Benim felaketim bu mesela; rüzgarın, toprağın, ağacın, kuşun kanadının sesi..
Beni büyüler ses. Kainatı sanki duyarak görüyor gibiyim. Belki de devasa bir kulağım bilmiyorum..
Ama işte hep en sevdiğim yerden kırılıyorum sonra..
Sonra çok sevdiğim bir sesi bir daha duyamama ile cezalandırıyor beni hayat..
Allah'ım zaaflarımı benden al..
Hikayeler diyorduk.
Ve kırık bir tarağın hikayesinden bir insanı düşlüyorduk..
Düş demişken, insan düşüyor ya. Gerçekten bu rüyalar da beni mahvediyor. Öyle serin ve selamet de değil rüyalarımız. Rüyalar gerçek gibi ve her güneş doğup rüyalardan uyandığında insan, Adem'in dünyaya düşmesi gibi bir gariplik yaşıyor..
Bir cennet bağından, dünya zindanına..
Ve her uyandığında öyle rüyaların ertesimde, hangi yasak meyveyi yedim diye tüm gün kendine gelemiyor..
Bugün mesela, Orfeus'u gördüm rüyamda.. (burnumun direği sızlıyor yazarken dahi)
Yeşilçamdan fırlamış gibi bir ortamda yuvarlak bir masanın arkasında tüm vakarıyla ve asaletiyle oturuyor, elinden hiç düşürmediği kitabından bir sayfayı tüm incelikleriyle anlatıyordu..

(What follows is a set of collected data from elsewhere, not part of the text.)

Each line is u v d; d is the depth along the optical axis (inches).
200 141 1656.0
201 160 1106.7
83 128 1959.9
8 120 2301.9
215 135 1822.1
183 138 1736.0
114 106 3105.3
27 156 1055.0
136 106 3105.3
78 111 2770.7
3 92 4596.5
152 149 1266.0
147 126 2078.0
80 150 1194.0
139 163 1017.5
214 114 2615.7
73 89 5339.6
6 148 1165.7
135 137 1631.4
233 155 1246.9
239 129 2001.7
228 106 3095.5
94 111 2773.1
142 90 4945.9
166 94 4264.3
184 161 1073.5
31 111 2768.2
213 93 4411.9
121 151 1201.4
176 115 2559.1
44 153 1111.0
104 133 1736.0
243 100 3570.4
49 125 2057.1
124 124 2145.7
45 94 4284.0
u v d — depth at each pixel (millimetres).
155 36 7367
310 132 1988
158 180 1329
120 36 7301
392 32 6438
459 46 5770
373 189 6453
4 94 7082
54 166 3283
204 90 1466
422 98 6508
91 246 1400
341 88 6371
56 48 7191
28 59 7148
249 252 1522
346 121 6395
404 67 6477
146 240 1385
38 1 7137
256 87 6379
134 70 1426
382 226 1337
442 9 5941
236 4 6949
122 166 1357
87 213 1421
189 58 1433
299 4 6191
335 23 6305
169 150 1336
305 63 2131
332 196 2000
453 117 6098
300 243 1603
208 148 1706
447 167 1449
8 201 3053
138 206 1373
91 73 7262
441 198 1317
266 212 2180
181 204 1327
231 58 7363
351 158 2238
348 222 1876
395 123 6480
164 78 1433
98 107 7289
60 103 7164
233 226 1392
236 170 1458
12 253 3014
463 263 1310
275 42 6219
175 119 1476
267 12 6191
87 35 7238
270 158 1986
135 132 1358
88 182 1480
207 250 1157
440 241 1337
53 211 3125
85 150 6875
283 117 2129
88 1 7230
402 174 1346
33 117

Ben niye uyandım bu rüyadan?
Öyle olmamalı ama..
İnsan bir başka insanı bu kadar canına işlememeli.
Bir rüyadan uyandığında güneşe savaş açmamalı. Rüya deyip geçmeli..
Hem sonra; kırık bir tarağın, düşen bir yaprağın peşine düşüp onları zerrelerinde hissetmek de neyin nesi?
Belki de kendime isim bulmaya çalışıyorumdur..
Belki de yaklaşıyordur yaklaşmakta olan.. kim bilir..
Ama ben saklıyorum o tarağı, yapıştırmadan, yaralarına dokunmadan..
Çünkü birinin yarasına saygı duymak gerekir. O tarağı yapıştırmak benim harcım değil.
Ustası değilim ve sırf yarası iyileşsin diye yapıştırıcı sürdüğümde kalacak olan o kırık izi kapatamam, yoksayamam..
Ben yaraya saygı duyarım.
Neyse ya çok kızdım şu an durup dururken..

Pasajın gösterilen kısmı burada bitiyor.